Shhhh! Don't Ask, Don't Tell...

Things are pretty great with MK. The communication is getting better, and so is the chemistry. With the way things have been going lately, I had to stop and think today. Why is everything so peachy with this guy after a month of dating him, while I was already having drama with Ex at the four week mark? I attribute it to the fact that I've kept alot of my past from him.

Let me explain. Of course I have flaws. At times, I can be ultra sensitive, emotional, jealous, and obsessive. And then there's the whole drama with Ex that I went through. I met MK at the height of my withdrawal, but I made sure to make the whole affair seem like it wasn't a big deal.
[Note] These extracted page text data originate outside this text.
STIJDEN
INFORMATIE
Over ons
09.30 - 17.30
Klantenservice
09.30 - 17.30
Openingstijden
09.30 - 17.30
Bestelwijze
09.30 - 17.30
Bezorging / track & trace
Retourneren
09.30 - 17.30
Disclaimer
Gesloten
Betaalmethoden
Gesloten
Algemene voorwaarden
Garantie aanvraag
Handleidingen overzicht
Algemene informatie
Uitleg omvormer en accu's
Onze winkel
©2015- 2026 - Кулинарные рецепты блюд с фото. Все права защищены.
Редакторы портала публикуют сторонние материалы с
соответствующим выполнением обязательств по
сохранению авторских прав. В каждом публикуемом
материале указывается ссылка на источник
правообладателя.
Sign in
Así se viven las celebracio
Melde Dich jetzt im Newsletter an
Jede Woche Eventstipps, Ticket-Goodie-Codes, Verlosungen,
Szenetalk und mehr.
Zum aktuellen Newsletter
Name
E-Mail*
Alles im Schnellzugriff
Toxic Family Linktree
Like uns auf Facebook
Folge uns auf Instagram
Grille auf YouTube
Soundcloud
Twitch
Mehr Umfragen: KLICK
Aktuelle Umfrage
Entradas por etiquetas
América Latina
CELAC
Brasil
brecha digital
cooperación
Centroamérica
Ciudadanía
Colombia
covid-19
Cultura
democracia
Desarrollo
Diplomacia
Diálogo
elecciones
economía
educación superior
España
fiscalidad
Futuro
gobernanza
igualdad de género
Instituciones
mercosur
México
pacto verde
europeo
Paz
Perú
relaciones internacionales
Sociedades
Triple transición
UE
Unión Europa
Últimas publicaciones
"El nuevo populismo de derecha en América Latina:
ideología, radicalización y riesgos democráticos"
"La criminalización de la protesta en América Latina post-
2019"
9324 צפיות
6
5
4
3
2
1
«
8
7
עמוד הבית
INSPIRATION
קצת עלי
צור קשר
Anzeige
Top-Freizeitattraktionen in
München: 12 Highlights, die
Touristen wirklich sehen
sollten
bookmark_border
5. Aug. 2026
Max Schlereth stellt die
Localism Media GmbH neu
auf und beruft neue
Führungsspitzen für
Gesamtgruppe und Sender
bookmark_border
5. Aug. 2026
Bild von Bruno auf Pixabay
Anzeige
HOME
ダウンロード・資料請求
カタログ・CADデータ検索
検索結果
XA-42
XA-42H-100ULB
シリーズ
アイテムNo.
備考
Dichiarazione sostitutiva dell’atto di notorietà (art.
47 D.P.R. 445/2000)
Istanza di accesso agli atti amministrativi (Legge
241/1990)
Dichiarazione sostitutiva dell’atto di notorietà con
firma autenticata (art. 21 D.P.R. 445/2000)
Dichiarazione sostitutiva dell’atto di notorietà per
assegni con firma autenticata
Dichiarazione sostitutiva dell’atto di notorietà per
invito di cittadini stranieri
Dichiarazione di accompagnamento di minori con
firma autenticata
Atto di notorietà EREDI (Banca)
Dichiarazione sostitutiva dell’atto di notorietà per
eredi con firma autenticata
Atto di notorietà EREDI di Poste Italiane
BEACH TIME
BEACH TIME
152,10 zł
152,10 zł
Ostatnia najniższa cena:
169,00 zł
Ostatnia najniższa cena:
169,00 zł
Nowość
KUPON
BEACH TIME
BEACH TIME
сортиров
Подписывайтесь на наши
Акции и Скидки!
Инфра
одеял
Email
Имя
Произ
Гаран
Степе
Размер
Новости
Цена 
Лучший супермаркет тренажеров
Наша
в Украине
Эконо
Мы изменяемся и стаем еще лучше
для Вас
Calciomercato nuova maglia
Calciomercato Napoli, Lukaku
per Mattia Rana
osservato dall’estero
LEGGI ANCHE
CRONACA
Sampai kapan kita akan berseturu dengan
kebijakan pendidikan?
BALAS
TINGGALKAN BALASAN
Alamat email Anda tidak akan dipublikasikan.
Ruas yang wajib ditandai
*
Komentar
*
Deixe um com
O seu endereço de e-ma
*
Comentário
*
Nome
Even though I can have my low moments, I am also a very affectionate, nurturing,out-going, and fun person. So why does he need to know any more than that right now?

I'm not talking about that terrible phenomenon that is pretending to be someone you're not in the beginning of a relationship and then pulling the old switcharoo after your one year anniversary. I'm just saying, it may not always be the best thing to divulge all your personal information to someone you're dating.

In effort to clear up some of the misunderstandings that my Ex and I were having while we still (technically) together, I came clean to him about all of my "issues". From my problems with co-dependency to my mild case of separation anxiety, I told him my deepest insecurities and then instantly regretted it.

I realize now that, although honesty is important for a relationship, you don't have to be honest about everything. Once I told him about my problems, whenever I had a complaint about our relationship--even if it was a valid one--he was always thinking, "Oh, she just being over-sensitive and clingy" or "She's not feeling too good about herself right now." Both were claims that may have held some truth at certain times, but I didn't want them to be his go-to-explanations for why we argued on occasion. I'd rather him have blamed it on PMS.

What I learned is not to divulge my issues to my boyfriends anymore. What they don't know won't hurt them. And what they don't know won't make me look unstable lol.

3 comments:

Muze said...

it may not always be the best thing to divulge all your personal information to someone you're dating.

i have to agree with you here. i once thought that being open and trusting was the business. i eventually found out how it's nowhere near being the business.

i think the 'what they don't know won't them' approach is for the best.

Anonymous said...

I wholeheartedly agree, especially in the context of casual or not so deep relationship dude does NOT need to know that damned much about you any ways... point case, I STAY telling y girlfriend from telling dudes things on the first date such as:

" this Is my one of my first dating experiences after my 11 year relationship"

"im very self conscious about my boob job scar"

Bloggal said...

LOL, exactly! The less they know, the better.